« Il faut savoir si dans ce pays, on veut encore des paysans »
Non content d’avoir atteint un point de rupture climatique et économique, le monde agricole fait les frais d’une politique sans cap, qui sans sursaut pourrait finir d’entamer le moral des paysans.
La sécheresse qui sévit dans la plupart départements de la région s’accentue à mesure que les semaines sans pluie passent…
Ce phénomène est dramatique, d’autant plus que c’est la énième sécheresse à laquelle nous devons faire face. Passer cette sécheresse va être un véritable enjeu pour beaucoup d’entre nous. La nature ne nous fait plus de cadeau, c’est un problème prioritaire pour nos zones. Face à cette situation, le réseau FNSEA-JA s’est rapidement positionné pour activer le fonds « calamités ». Nous n’avons pas d’autres choix que de solliciter les mêmes outils à notre disposition : dégrèvement de taxes, et activation du FNGRA (Fonds national de gestion des risques en agriculture). Les procédures sont en cours dans la plupart des départements à la demande des FDSEA et des JA. Nous espérons que les décisions politiques soient rapidement à la hauteur afin d’éviter une décapitalisation massive du cheptel.
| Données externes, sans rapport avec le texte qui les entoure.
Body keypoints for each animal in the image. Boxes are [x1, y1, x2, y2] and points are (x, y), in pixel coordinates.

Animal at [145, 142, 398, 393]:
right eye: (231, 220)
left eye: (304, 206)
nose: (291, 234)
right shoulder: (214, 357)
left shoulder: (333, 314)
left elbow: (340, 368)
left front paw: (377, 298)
Les États généraux de l’alimentation (EGA) et la loi qui en est issue ont suscité beaucoup d’espoirs pour ramener du prix à la production. Où en-est-on aujourd’hui ?
Les effets des EGA tardent très concrètement à se faire sentir, dans l’élevage en particulier. D’une part, la loi n’a pas été prise en main de manière suffisante par les opérateurs économiques, et d’autre part, le législateur a sous-estimé lourdement le poids des quatre centrales d’achat, et de certains opérateurs qui ont un monopole extrêmement conséquent, notamment en viande bovine. Nous ne baissons pas la garde. Nous devons continuer à nous battre pour que cette loi soit appliquée.
Le contexte climatique et économique n’est pas bon. Pourtant, les pouvoirs publics ne semblent pas prendre la mesure des difficultés, pire, par leurs décisions, ils multiplient les incohérences…
Les signaux envoyés par le pouvoir sont dépourvus de toute logique. D’un côté, on nous demande de monter en gamme sans avoir forcément davantage de prix, et de l’autre, on signe des accords tout azimut avec des pays comme le Canada (CETA) pour faire entrer n’importe quoi. Sauf qu’en jouant sur ces deux tableaux, les pouvoirs publics s’assoient sur les lois qu’ils ont voté eux-mêmes. En effet, à travers l’article 44 de la loi EGALIM, la France s’est engagée à interdire toute commercialisation de produits « pour lesquels il a été fait usage de produits vétérinaires ou d’aliments pour animaux non autorisés par la réglementation européenne ou ne respectant pas les exigences d’identification et de traçabilité imposées par cette même réglementation ». Il est indiqué à la fin de cet article que « l’autorité administrative prend toute mesure de nature à faire respecter cette interdiction ». La première de ces mesures devrait être, en vertu de la loi, de refuser de ratifier le CETA pour en exiger le retrait de la viande bovine. Aujourd’hui, cela ne dérange pas le Gouvernement de ne pas respecter ces accords. Cette loi n’est pas respectée car de la viande brésilienne arrive déjà en Europe avant même le Mercosur. Le CETA nous est vendu comme une potion magique, à grands coups de mensonges, y compris sur l’utilisation des farines animales. Le monde agricole a légitimement l’impression qu’on lui demande toujours plus dans des conditions économiques et climatiques plus que délicates. Il est temps que cela cesse.
Le réseau FNSEA-JA appelle donc clairement à la mobilisation. Sous quelle forme ?
Le temps est venu de passer à l’action syndicale. Dans les semaines qui viennent, nos réseaux vont se mobiliser de diverses manières, pour légitimement demander de la cohérence politique : on veut bien continuer de monter en gamme, avec des prix corrects, mais sans être face à des produits qui ne respectent pas les mêmes normes. Cette mobilisation est nécessaire pour obtenir un cap politique pour l’agriculture. On ne peut pas nous demander tout et son contraire, on ne peut nous demander toujours plus et laisser entrer de plus en plus de produits non-conforme du reste du monde. La situation climatique, économique et l’incohérence politique mettent grandement en péril nos métiers et exigent de passer à l’action.